The constructor for UnitWeight could be something like UnitWeight(5000) meaning that all the information is provided and can be handled with an iterator without having to hold a fill(one(Int), 5000) in the values. That might be okay for setting the weights once, but I usually end up doing subsetting which requires me to set new instances of Weights many times and not having to materialize it each time would be nice. I could use type dispatch to handle those instances, but not having to materialize it would be nicer in general.

lbittarello · 2019-08-22T12:39:22Z

I will make a pull request with the current implementation. We can then review it as necessary. I think however that broader changes to the weights infrastructure belong to a separate pull request.

nalimilan · 2019-08-22T12:42:12Z

The constructor for UnitWeight could be something like UnitWeight(5000) meaning that all the information is provided and can be handled with an iterator without having to hold a fill(one(Int), 5000) in the values. That might be okay for setting the weights once, but I usually end up doing subsetting which requires me to set new instances of Weights many times and not having to materialize it each time would be nice. I could use type dispatch to handle those instances, but not having to materialize it would be nicer in general.

What I propose is that fill is never called at all. No allocation would be needed then.
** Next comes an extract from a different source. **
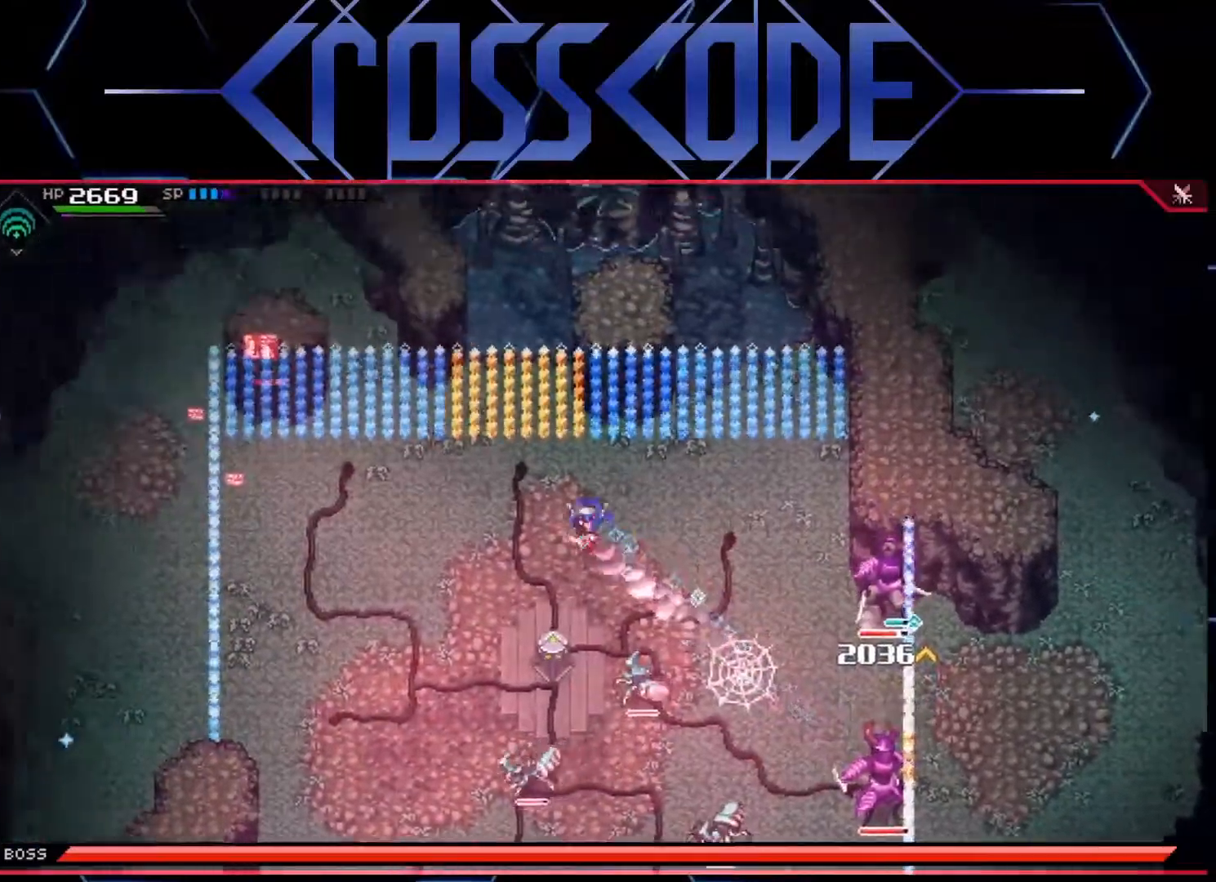
{"buttons": [], "left_stick": "left", "right_stick": "down-right", "events": [[200, "right_stick", "down-right"]]}
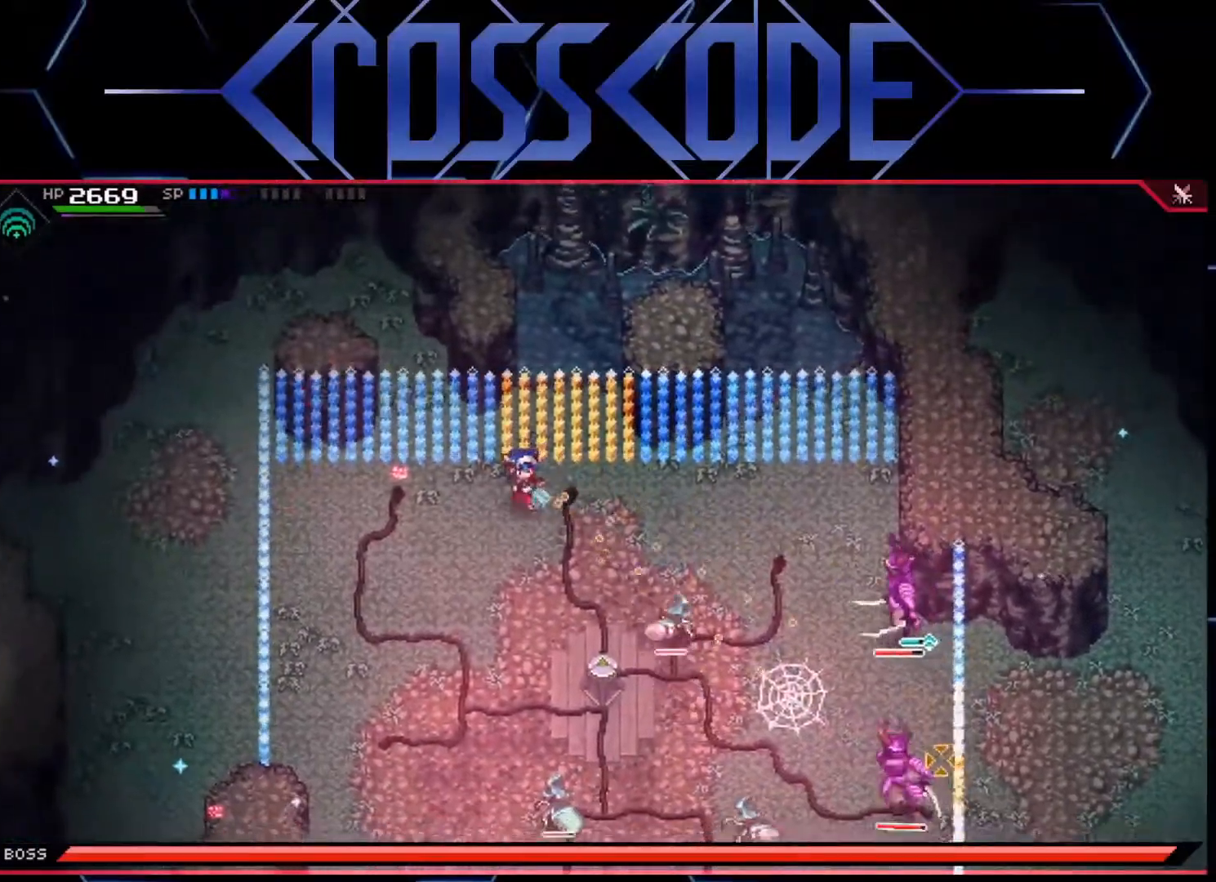
{"buttons": ["R2", "L3", "R3"], "left_stick": "left", "right_stick": "down-right", "events": [[100, "R2", "down"], [100, "R3", "down"], [117, "L3", "down"]]}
Nosferican · 2019-08-22T12:44:50Z

If you want open the PR for now,

Adjust the fields to conform to the current AbstractWeights{S,T,V}, that means holding the fill(one(T), x) as the values (two fields, values and sum)
Relax Vector for AbstractVector and Int for Integer

lbittarello · 2019-08-22T12:47:56Z

I thought we wanted to avoid holding the weight vector. To quote @nalimilan above,

I'm in favor in principle, but why would we need to actually store a vector of weights if we know they are unit weights?

Nosferican · 2019-08-22T12:48:13Z

For making it a subtype of AbstractWeights.

Relaxing that requirement was the discussion I mentioned above, but since we can discuss that at a later stage for including UnitWeights as things are, it needs to hold it.

You could still need to materialize the input for wrapping it in a UnitWeight, since the values are ignored maybe AbstractRange could work nicely.

UnitWeight(1:1000)

That would work after Vector is relaxed to AbstractVector.

The current API requires an AbstractVector as a field, currently we need to put something in there. I think, @nalimilan was referring to returning the identity rather than calling fill for Base.values.

lbittarello · 2019-08-22T13:03:44Z

Sorry, I don't follow.

The current API requires an AbstractVector as a field, currently we need to put something in there

Why?

The current implementation doesn't hold the weight vector in memory, but it works fine: you can index it, you can iterate on it, you have an appropriate AbstractVector as a parameter... Given appropriate method definitions, why do we need to hold the weight vector in memory?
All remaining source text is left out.